The grassroots party members could not figure out for a long time what had happened at the top, in the Politburo, to some events. It was only after seeing the internal briefing that it became clear that the party was again divided, and that the confrontation between the Stalinist group and the “right” group of Bukharin, Likov, and Tomsky had reached the point of a crossfire. At a meeting of the Politburo, Bukharin, enraged by Stalin’s duplicity, said in public what Stalin had said to him privately in the past to win him over: “Bukharchik, you and I are the Himalayas, the others (i.e., the other Politburo members) are pathetic little flies! “

Hearing this, Stalin’s face suddenly changed and he shouted.

“Disinformation! Bukharin came up with this kind of talk to incite the members of the Politburo to rise against me!”

Stalin was in a state of distress, for similar complimentary remarks had been made in private to almost every member of the Politburo.

Bukharin and Stalin had been friendly for a long time before they raised the right-wing opposition. The alliance between them began when Lenin dictated the “will. In the “will”, Lenin suggested that the Central Committee remove Stalin from the post of general secretary, and also expressed some uneasiness about Bukharin. But on the whole, Lenin had a good opinion of Bukharin, saying, “Bukharin is not only the most valuable and the greatest theoretician of the Party, but he should also be considered a favorite figure of the whole Party.”

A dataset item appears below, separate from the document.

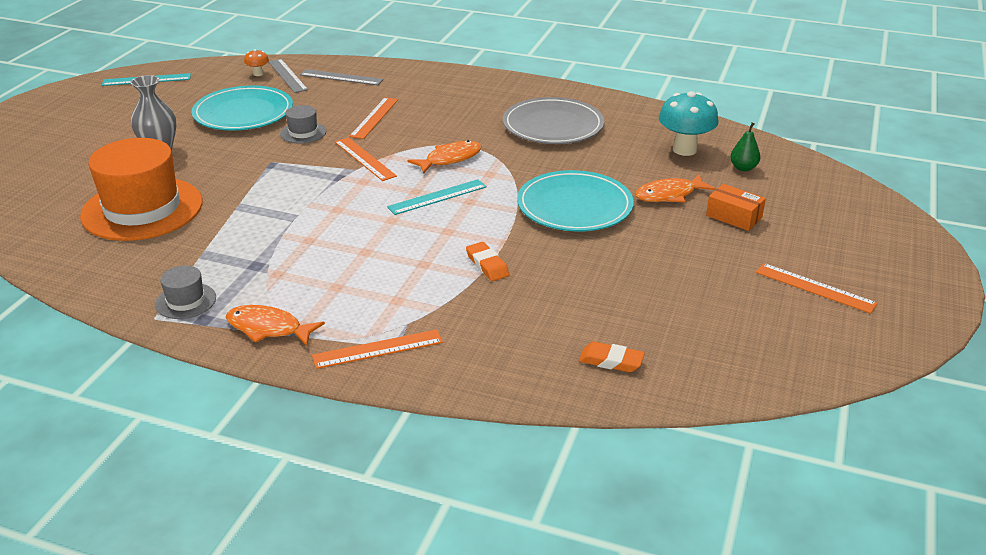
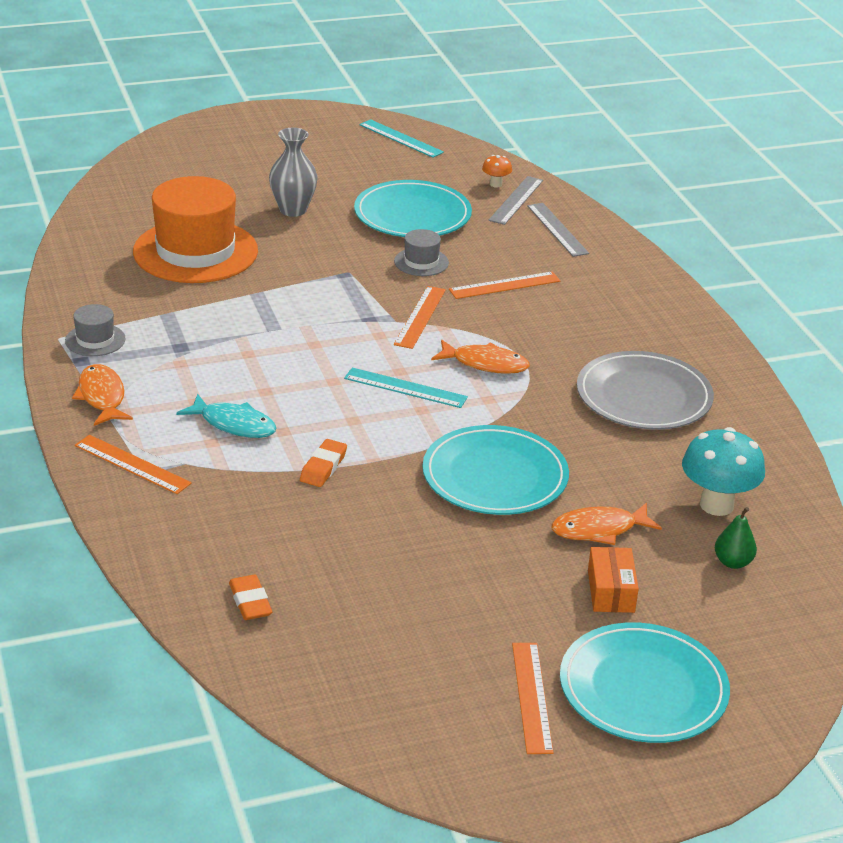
camera: 50 degrees right, 0 degrees up
(388, 281) = (234, 424): none -> turquoise fish
(669, 195) = (599, 530): orange fish -> orange fish turned 45 degrees counterclockwise
(837, 246) = (643, 688): none -> turquoise plate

While it is true that Bukharin was well respected in the party, and that members of the Komsomol even worshipped him like a saint, I have serious doubts that he could be a “favorite figure of the party”. However, this is not relevant. In fact, Lenin was very close to Bukharin, and he only asked others to treat him as he did.

Stalin had hidden Lenin’s “will” and, if it were not for Krupska, he would have burned these documents, which he hated and feared. You know, in the “will”, Lenin praised every one of his closest comrades, but not a word of praise for Stalin. Later, after Stalin seized power, he used a more effective means than simply destroying a few pages of documents (physically eliminating all those praised in the “will”), turning Lenin’s “will” into a dead letter.